Brady T. West, Ting Yan, Frauke Kreuter, Michael Josten, Heather Schroeder
Examining the Utility of Interviewer Observations on the Survey Response Process

Pp. 117-131 (eBook), 107-120 (print) in: Kristen Olson, Jolene Smyth, Jennifer Dykema, Allyson Holbrook, Frauke Kreuter, Brady T. West (Eds.): Interviewer Effects from a Total Survey Error Perspective. 2020. Boca Raton: Chapman and Hall/CRC
[Chapman and Hall/CRC Statistics in Social and Behavioral Sciences]

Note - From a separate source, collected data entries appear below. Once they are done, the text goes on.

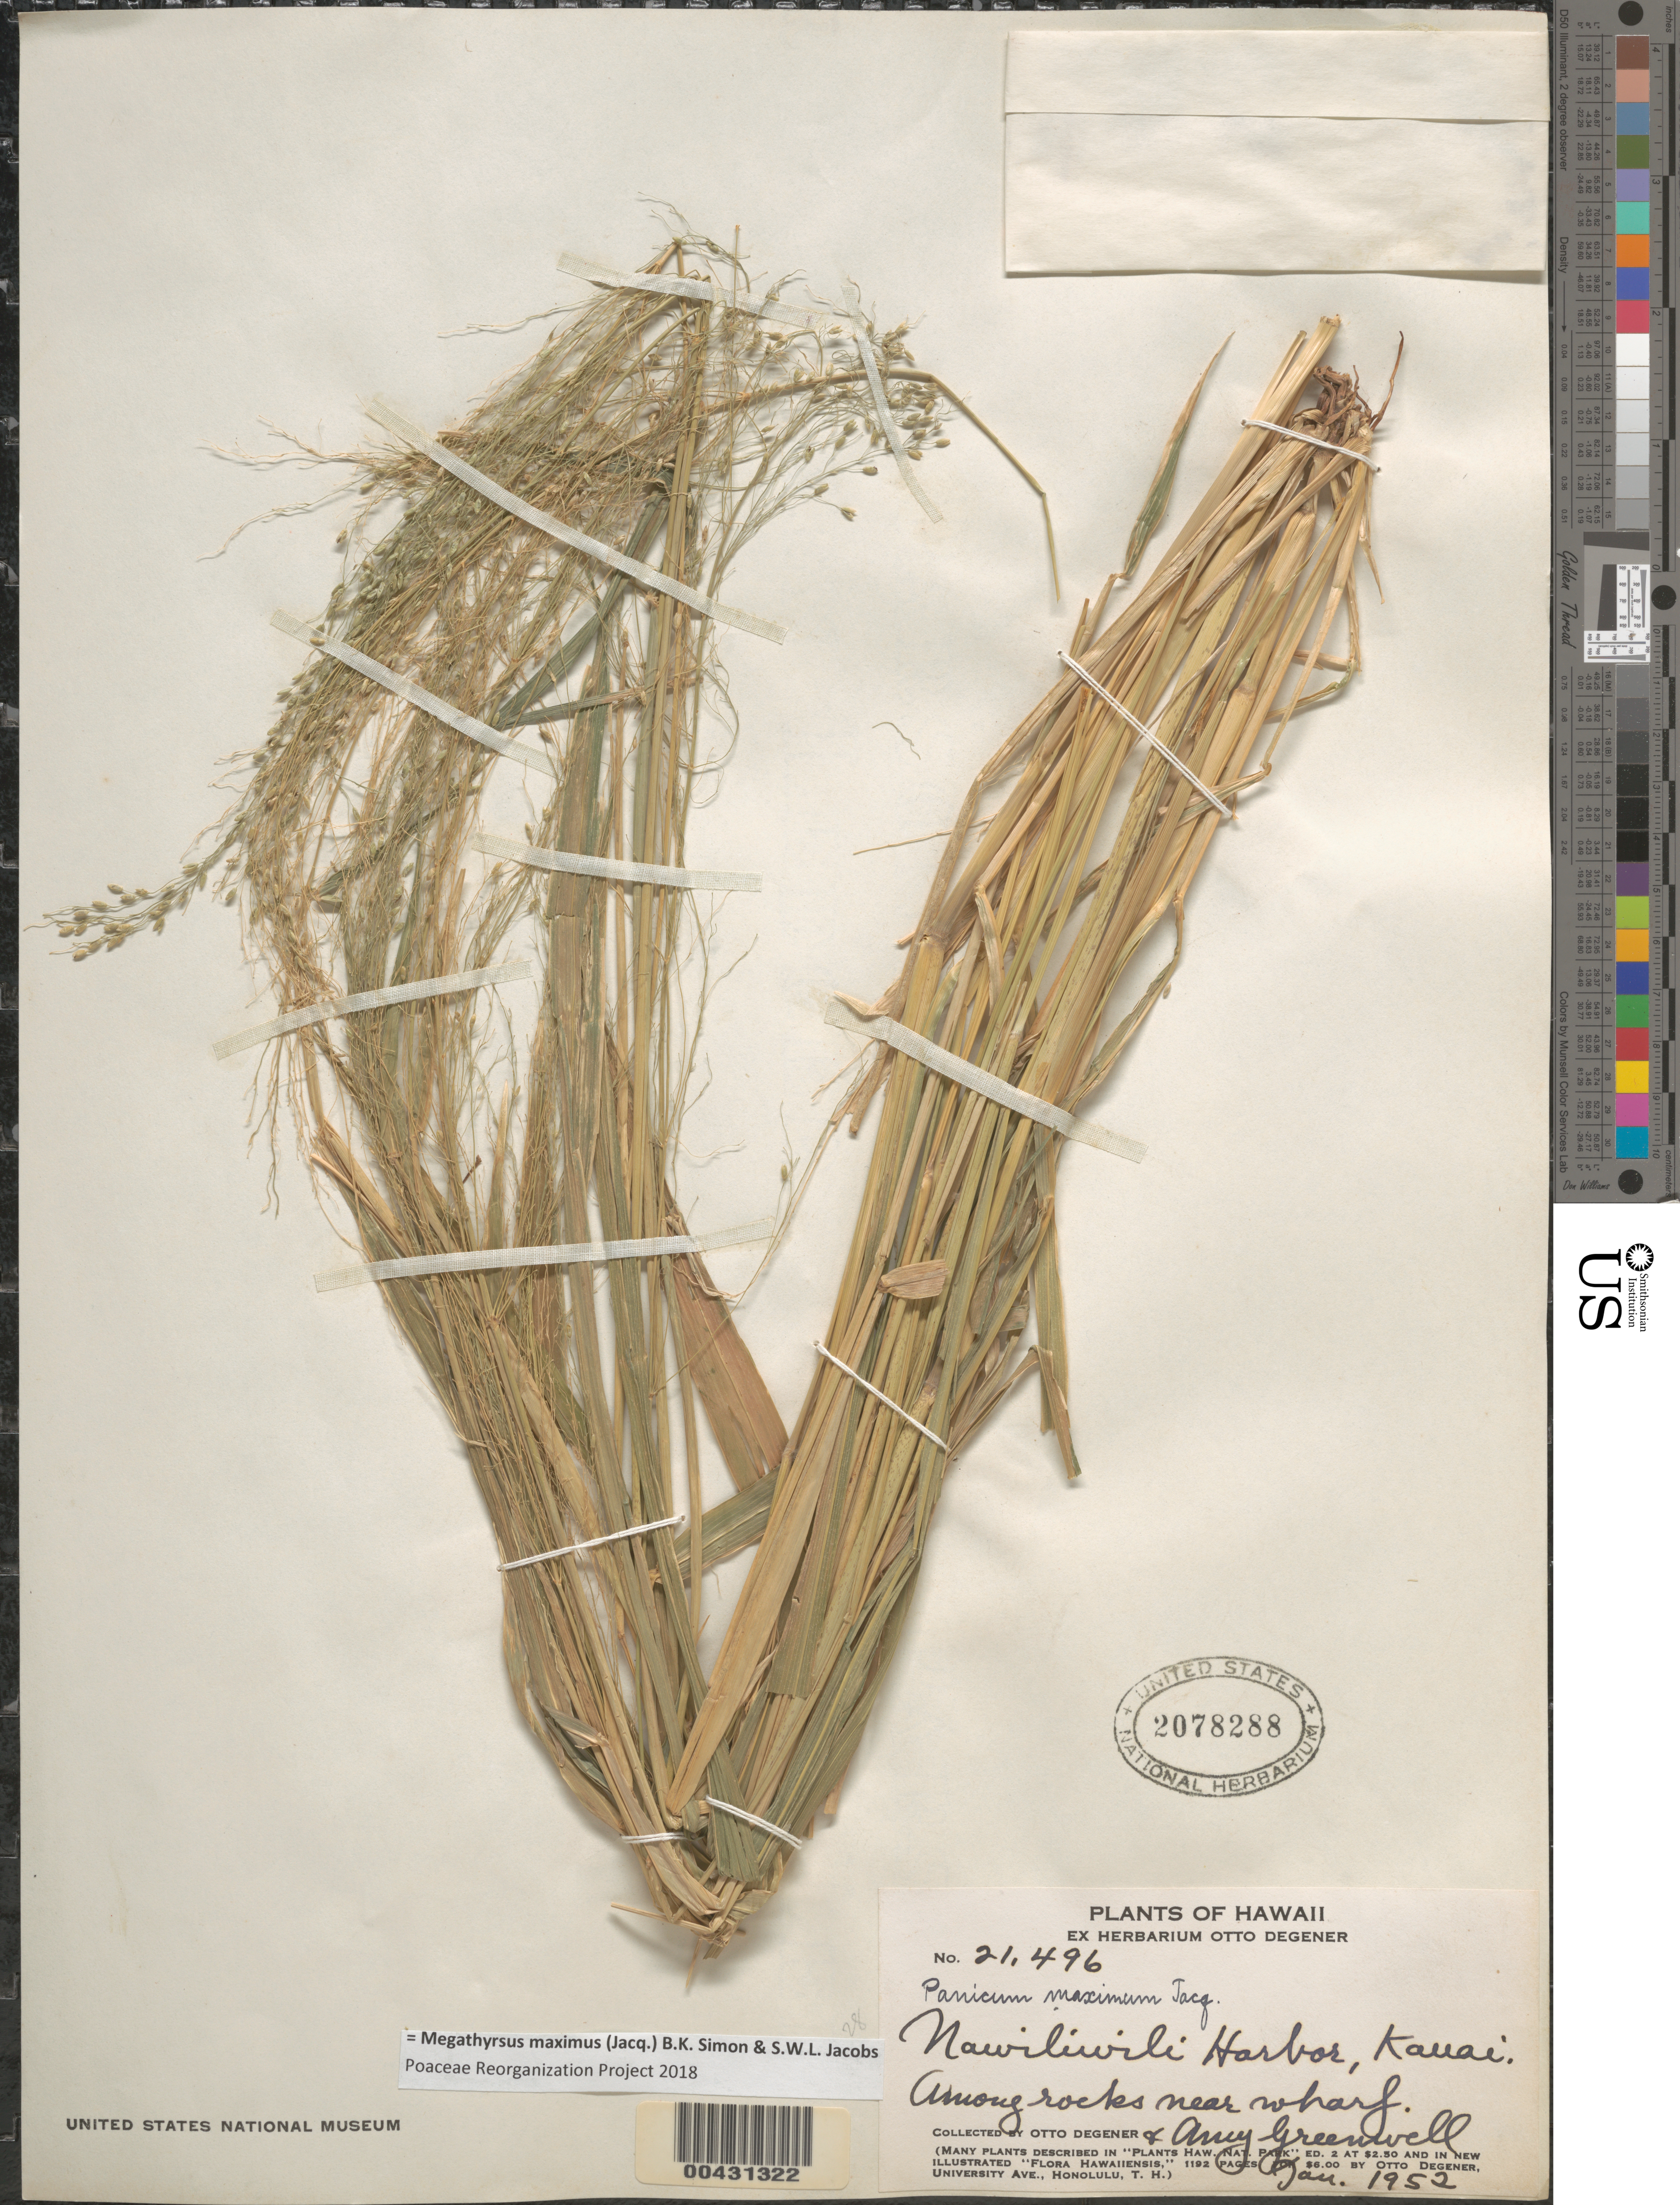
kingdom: Plantae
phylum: Tracheophyta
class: Liliopsida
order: Poales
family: Poaceae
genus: Panicum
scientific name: Panicum maximum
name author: Jacq.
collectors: O. Degener & A. B. Greenwell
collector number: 21496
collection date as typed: Jan 1952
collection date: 1952-01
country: United States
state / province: Hawaii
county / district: Kauai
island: Kaua'i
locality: Nawiliwili Harbor, among rocks near wharf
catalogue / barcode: US 2078288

This chapter focuses on a different type of paradata that could provide information about breakdowns of the survey response process: post-survey interviewer observations of respondents and their behaviors during the interviewing process. This chapter analyzes interviewer observations from two surveys – the European Social Survey (ESS) and the National Survey of Family Growth (NSFG). In the ESS, interviewers recorded the five post-survey interviewer observations on a five-point scale (ranging from “never” to “very often”). In the NSFG, the dependent variables measuring indirect indicators of data quality included one paradata variable and four proxy indicators of measurement error. In the NSFG, the types of observations contributed to defining the quality classes, suggesting that both respondent behaviors and the interviewing environment can affect response quality; this makes sense given the sensitive subject matter about sexual health. In the ESS, only the observations of respondent behaviors were found to vary across the derived quality classes.